*** Opening of Data extract ***
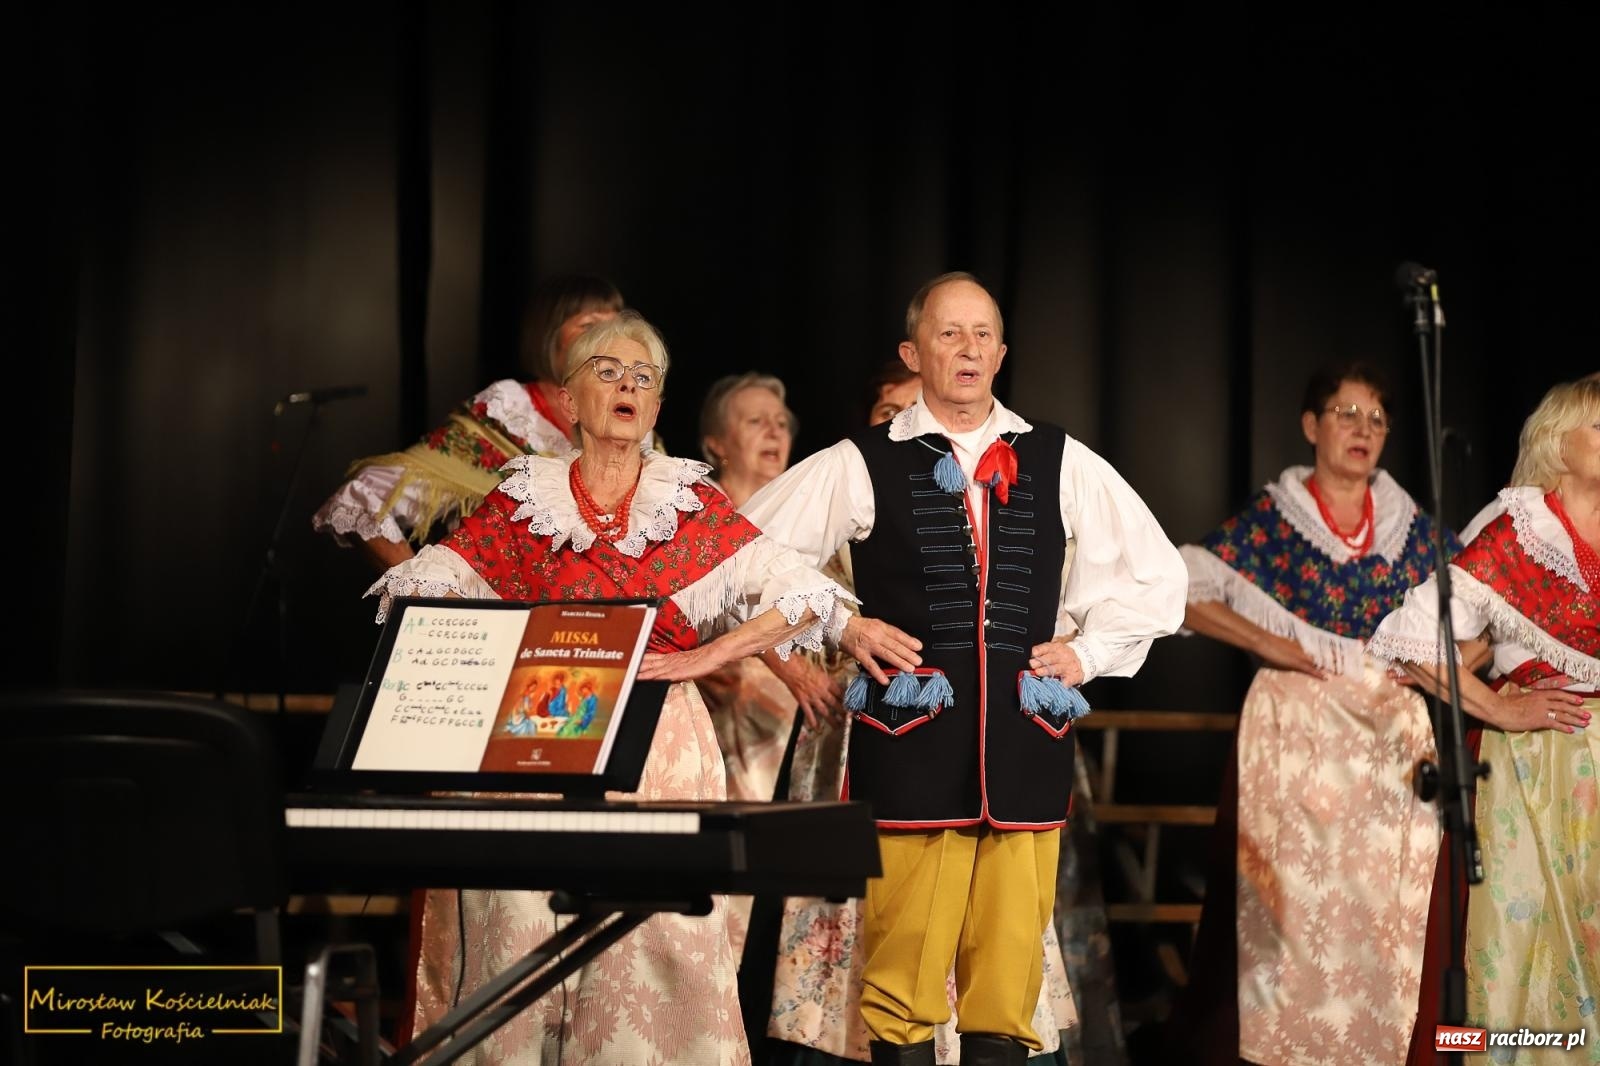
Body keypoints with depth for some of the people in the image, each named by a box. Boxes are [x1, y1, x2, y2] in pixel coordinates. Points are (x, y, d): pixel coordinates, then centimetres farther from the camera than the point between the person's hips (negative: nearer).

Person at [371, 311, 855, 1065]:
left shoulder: (691, 506, 6)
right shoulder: (525, 501, 8)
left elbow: (807, 596, 0)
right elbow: (420, 589, 6)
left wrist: (703, 658, -8)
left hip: (659, 746, 0)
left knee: (653, 933, -8)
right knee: (523, 927, -6)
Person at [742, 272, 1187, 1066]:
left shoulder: (1061, 464, 13)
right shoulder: (861, 466, 5)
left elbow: (1156, 575, 21)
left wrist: (1087, 652, 9)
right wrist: (842, 627, 1)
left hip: (1025, 743, 2)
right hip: (909, 738, -2)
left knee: (1011, 968, 1)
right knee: (902, 970, -4)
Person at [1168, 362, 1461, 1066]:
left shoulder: (1410, 525, 10)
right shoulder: (1272, 517, 1)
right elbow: (1179, 591, -4)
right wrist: (1265, 643, -10)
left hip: (1393, 736, 3)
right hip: (1297, 729, -3)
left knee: (1386, 905, 1)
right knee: (1294, 897, -5)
*** Close of Data extract ***
→ **To do**
What you write should match, character for character, the lines from the one with "right hip: (909, 738, -2)" to the end of the data, both included.

→ **Written answer**
right hip: (909, 738, -2)
left knee: (1011, 968, 1)
right knee: (902, 970, -4)
Person at [1168, 362, 1461, 1066]:
left shoulder: (1410, 525, 10)
right shoulder: (1272, 517, 1)
right elbow: (1179, 591, -4)
right wrist: (1265, 643, -10)
left hip: (1393, 736, 3)
right hip: (1297, 729, -3)
left knee: (1386, 905, 1)
right knee: (1294, 897, -5)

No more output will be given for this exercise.